# Bitmaske und Kollision



## crane7 (8. Jul 2011)

Hallo Leute,
ich hab dieses Tutorial gelesen: codeworx.org - GameDev - Tutorials - Pixelgenaue 2D-Kollisionsabfrage

Ich hab kein Problem Verständniss der Theorie. Mein Problem ist die Umsetzung.
Wie mache ich am besten die Bitmaske und dann die Kollisionsabfrage

Mit einem Codebeispiel wäre mir gut geholfen. Ich programmiere das ganze wie das Forum schon zeigt in Java.

Vielen Dank


----------



## Kr0e (8. Jul 2011)

Hm, das Prinzip ansich ist ja recht simpel und du must ja auch kein Bitmasken nehmen... Kannst ja auch byte[] array nehmen und dann einfach checken...

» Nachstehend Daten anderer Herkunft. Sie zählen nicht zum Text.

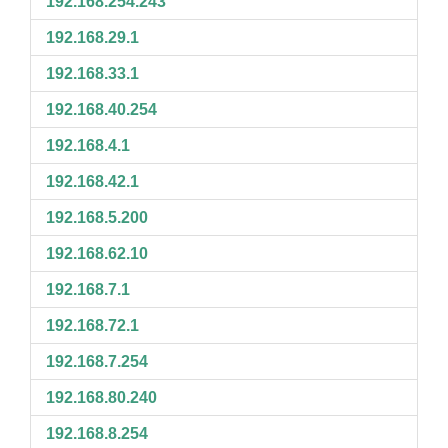
192.168.254.243
192.168.29.1
192.168.33.1
192.168.40.254
192.168.4.1
192.168.42.1
192.168.5.200
192.168.62.10
192.168.7.1
192.168.72.1
192.168.7.254
192.168.80.240
192.168.8.254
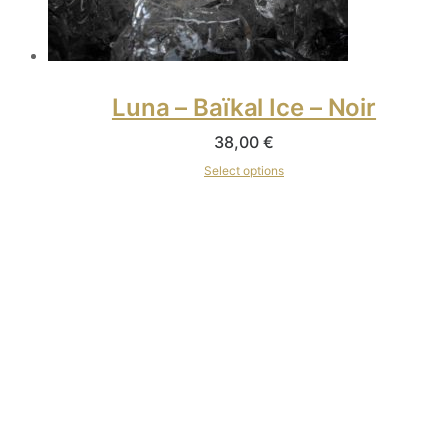
Luna – Baïkal Ice – Noir
38,00
€
Select options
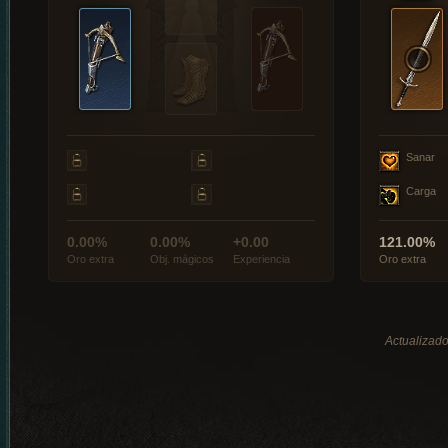
Sanar
Carga
0.00%
0.00%
+0.00
121.00%
Oro extra
Obj. mágicos
Experiencia
Oro extra
Actualizado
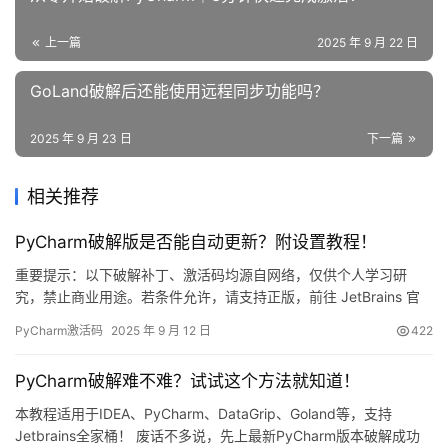
上一篇
2025 年 9 月 22 日
GoLand破解后还能使用远程同步功能吗？
2025 年 9 月 23 日
下一篇
相关推荐
PyCharm破解版是否能自动更新？附设置教程！
重要提示：以下破解补丁、激活码均源自网络，仅供个人学习研
究，禁止商业用途。若条件允许，请支持正版，前往 JetBrains 官
方渠道购买授权。 PyCharm 是 JetBrains 推出的全功能 Python
PyCharm激活码
2025 年 9 月 12 日
422
IDE，支持 Windows、macOS 与 Linux。本文将手把手演示如何借
助破解补丁完成永久激活，解锁全部高级特性。 无论你使用哪个版
PyCharm破解难不难？试试这个方法就知道！
本、哪种…
本教程适用于IDEA、PyCharm、DataGrip、Goland等，支持
Jetbrains全家桶！ 废话不多说，先上最新PyCharm版本破解成功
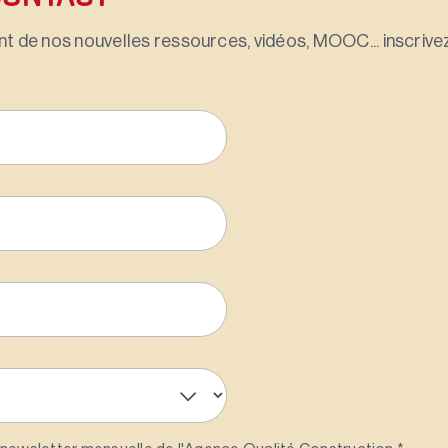
t de nos nouvelles ressources, vidéos, MOOC... inscrivez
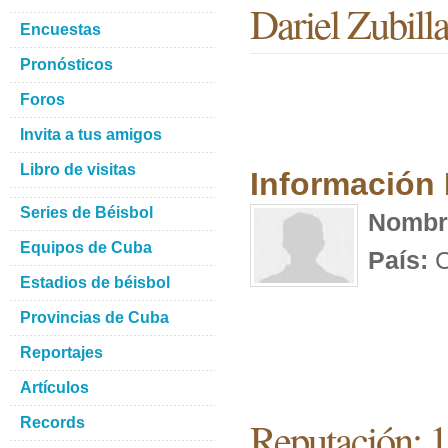
Dariel Zubill
Encuestas
Pronósticos
Foros
Invita a tus amigos
Libro de visitas
Información
Series de Béisbol
Nombr
Equipos de Cuba
País:
C
Estadios de béisbol
Provincias de Cuba
Reportajes
Artículos
Reputación: 
Records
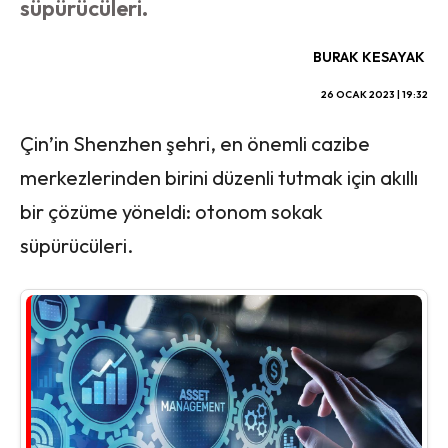
süpürücüleri.
BURAK KESAYAK
26 OCAK 2023 | 19:32
Çin’in Shenzhen şehri, en önemli cazibe
merkezlerinden birini düzenli tutmak için akıllı
bir çözüme yöneldi: otonom sokak
süpürücüleri.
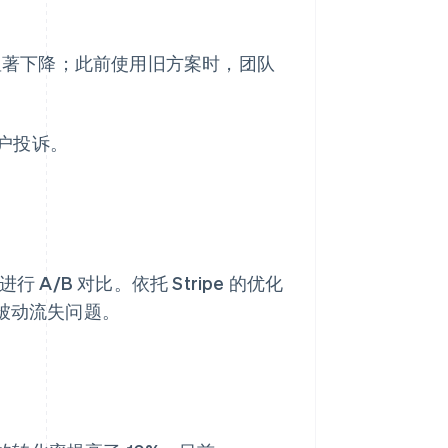
已显著下降；此前使用旧方案时，团队
户投诉。
行 A/B 对比。依托 Stripe 的优化
了被动流失问题。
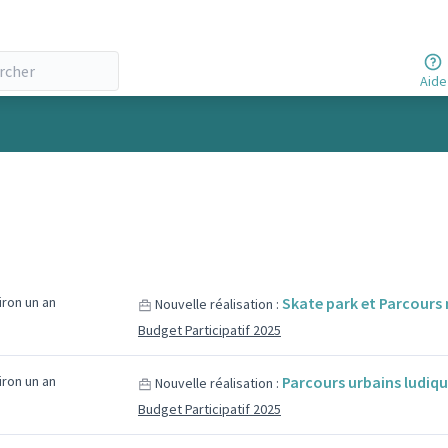
Aide
viron un an
Skate park et Parcours 
Nouvelle réalisation :
Budget Participatif 2025
viron un an
Parcours urbains ludiq
Nouvelle réalisation :
Budget Participatif 2025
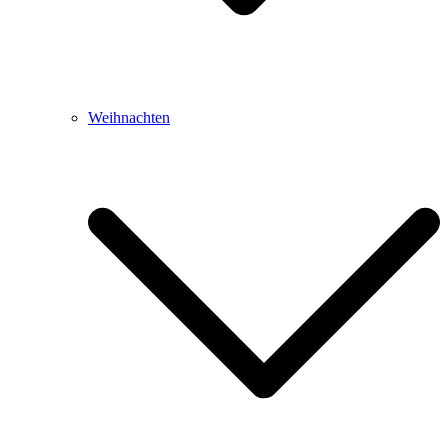
Weihnachten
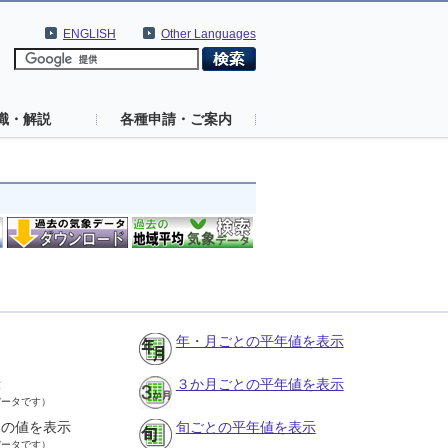
ENGLISH
Other Languages
識・解説
各種申請・ご案内
年・月ごとの平年値を表示
示
３か月ごとの平年値を表示
データです）
との値を表示
旬ごとの平年値を表示
データです）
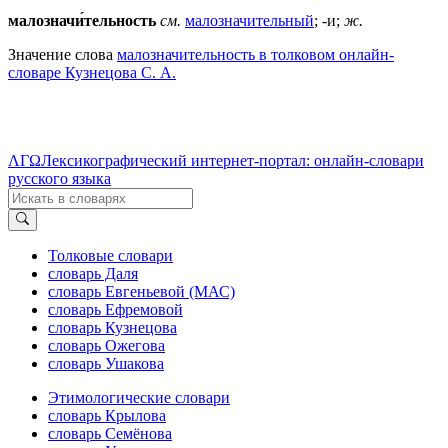
малозначи́тельность
см.
малозначительный
; -и;
ж.
Значение слова
малозначительность в толковом онлайн-
словаре Кузнецова С. А.
ΛΓΩ
Лексикографический интернет-портал: онлайн-словари
русского языка
Толковые словари
словарь Даля
словарь Евгеньевой (МАС)
словарь Ефремовой
словарь Кузнецова
словарь Ожегова
словарь Ушакова
Этимологические словари
словарь Крылова
словарь Семёнова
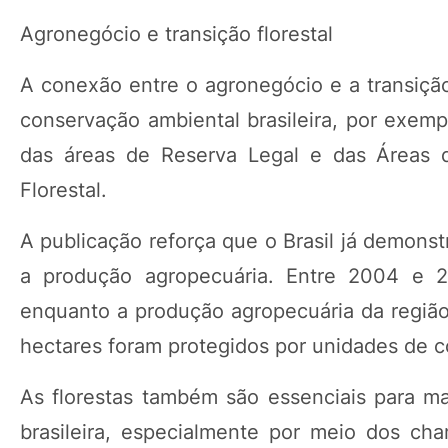
Agronegócio e transição florestal
A conexão entre o agronegócio e a transição
conservação ambiental brasileira, por exemp
das áreas de Reserva Legal e das Áreas 
Florestal.
A publicação reforça que o Brasil já demons
a produção agropecuária. Entre 2004 e 
enquanto a produção agropecuária da região
hectares foram protegidos por unidades de 
As florestas também são essenciais para ma
brasileira, especialmente por meio dos ch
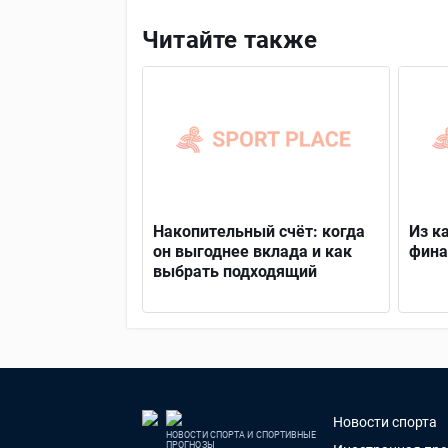
Читайте также
Накопительный счёт: когда
Из к
он выгоднее вклада и как
фина
выбрать подходящий
Новости спорта
НОВОСТИ СПОРТА И СПОРТИВНЫЕ
ПРОГНОЗЫ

Ich würde es aber sowieso anders machen und mit BoundingBox schauen, ob es kollidiert und wenn ja mit Polygonüberscheidung die Kollisionpunkte errechnen.

Es gibt bei Java dazu das Paket: java.awt.geom.*. Da wäre alles drin, was du brauchst...


----------



## crane7 (8. Jul 2011)

könntet ihr mir nun mal für beide lösungen der pixel genauen kollision ein codebeispiel geben. Ich verstehe es nicht.

Danke


----------